* [Exercise brief]:
Transcribe the data in full and exactly, omitting any pictures.

* [Given information]:
#####

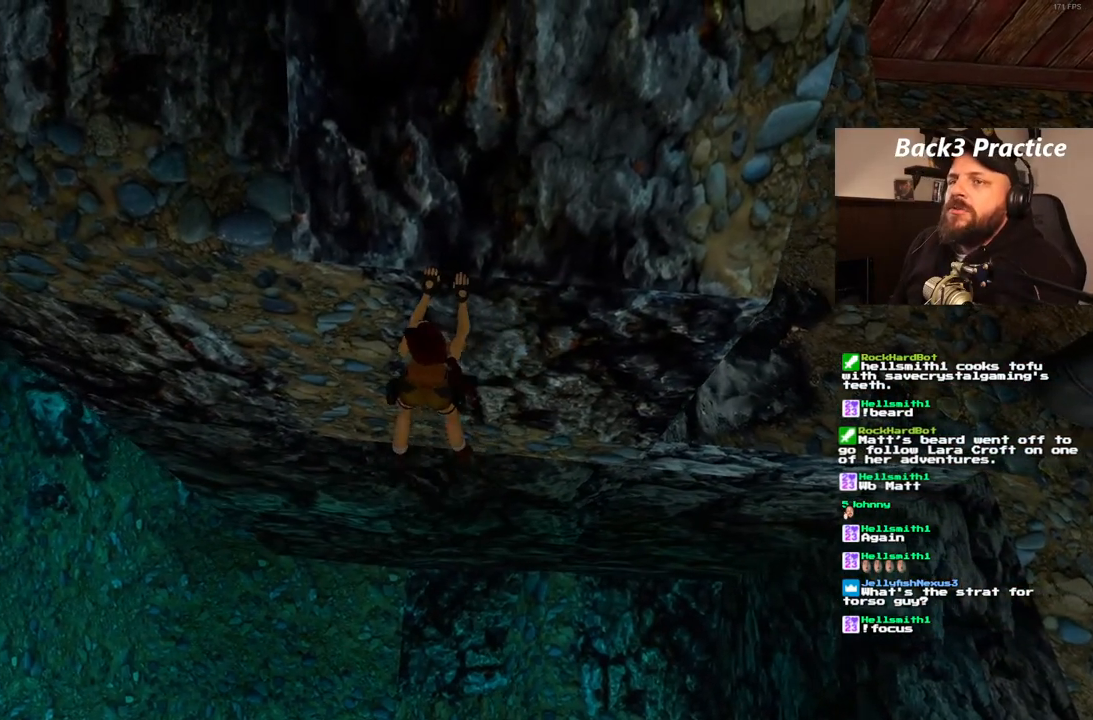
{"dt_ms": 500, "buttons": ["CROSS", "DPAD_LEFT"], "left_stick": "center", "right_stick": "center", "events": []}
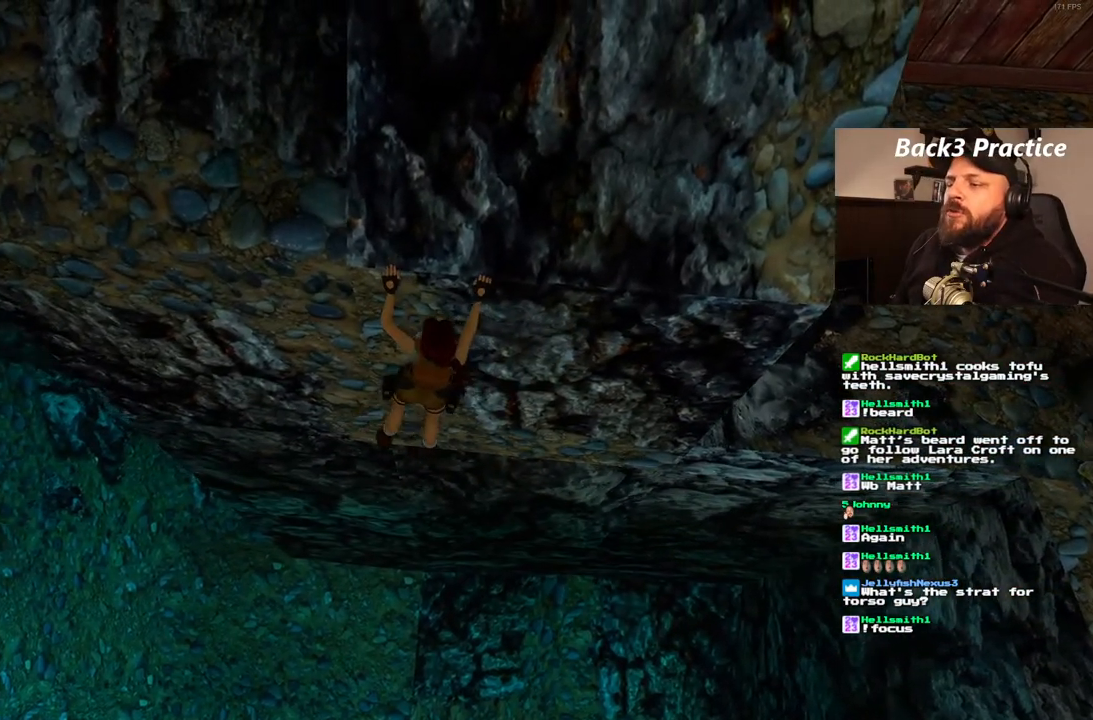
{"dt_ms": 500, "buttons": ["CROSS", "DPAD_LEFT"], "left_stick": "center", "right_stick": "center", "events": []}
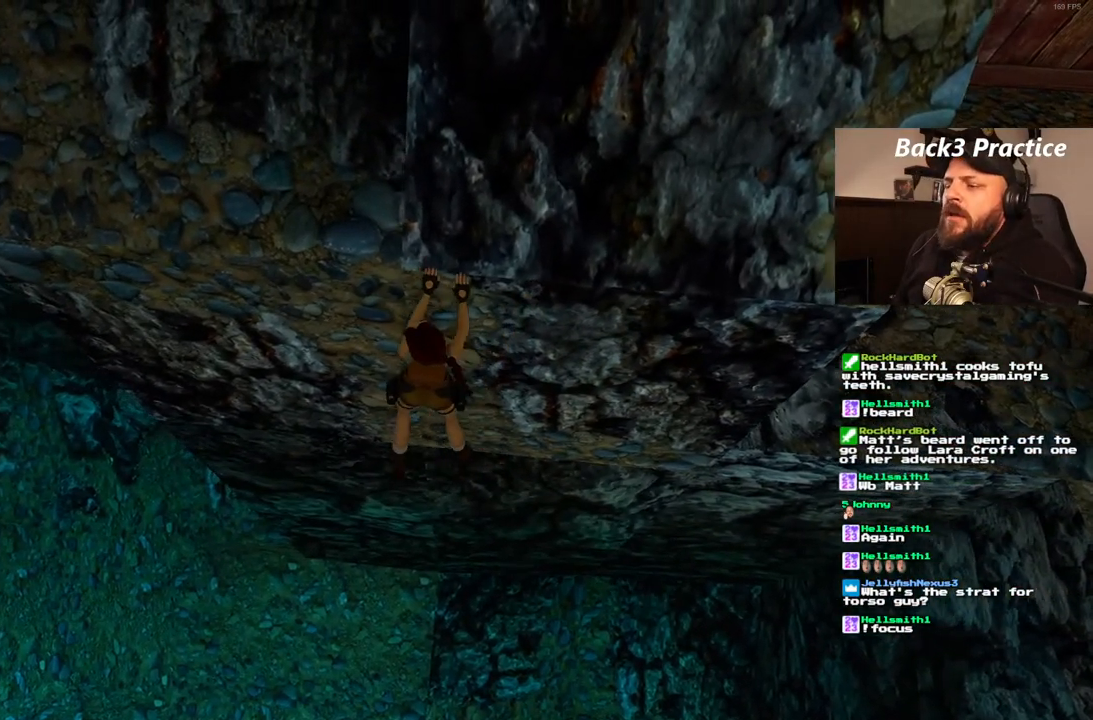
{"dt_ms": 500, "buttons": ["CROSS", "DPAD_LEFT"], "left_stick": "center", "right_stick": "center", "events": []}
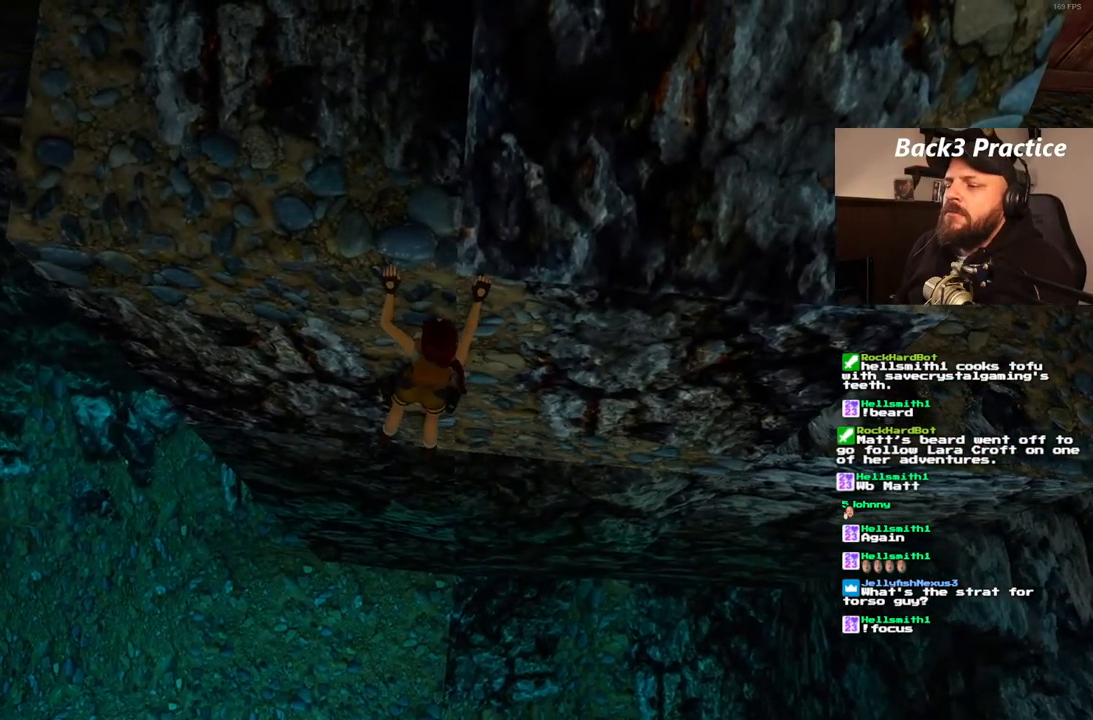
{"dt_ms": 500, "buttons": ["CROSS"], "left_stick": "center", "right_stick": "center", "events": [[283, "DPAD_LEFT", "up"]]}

#####

* [Solution to the exercise]:
{"dt_ms": 500, "buttons": ["CROSS", "DPAD_LEFT"], "left_stick": "center", "right_stick": "center", "events": []}
{"dt_ms": 500, "buttons": ["CROSS", "DPAD_LEFT"], "left_stick": "center", "right_stick": "center", "events": []}
{"dt_ms": 500, "buttons": ["CROSS", "DPAD_LEFT"], "left_stick": "center", "right_stick": "center", "events": []}
{"dt_ms": 500, "buttons": ["CROSS"], "left_stick": "center", "right_stick": "center", "events": [[283, "DPAD_LEFT", "up"]]}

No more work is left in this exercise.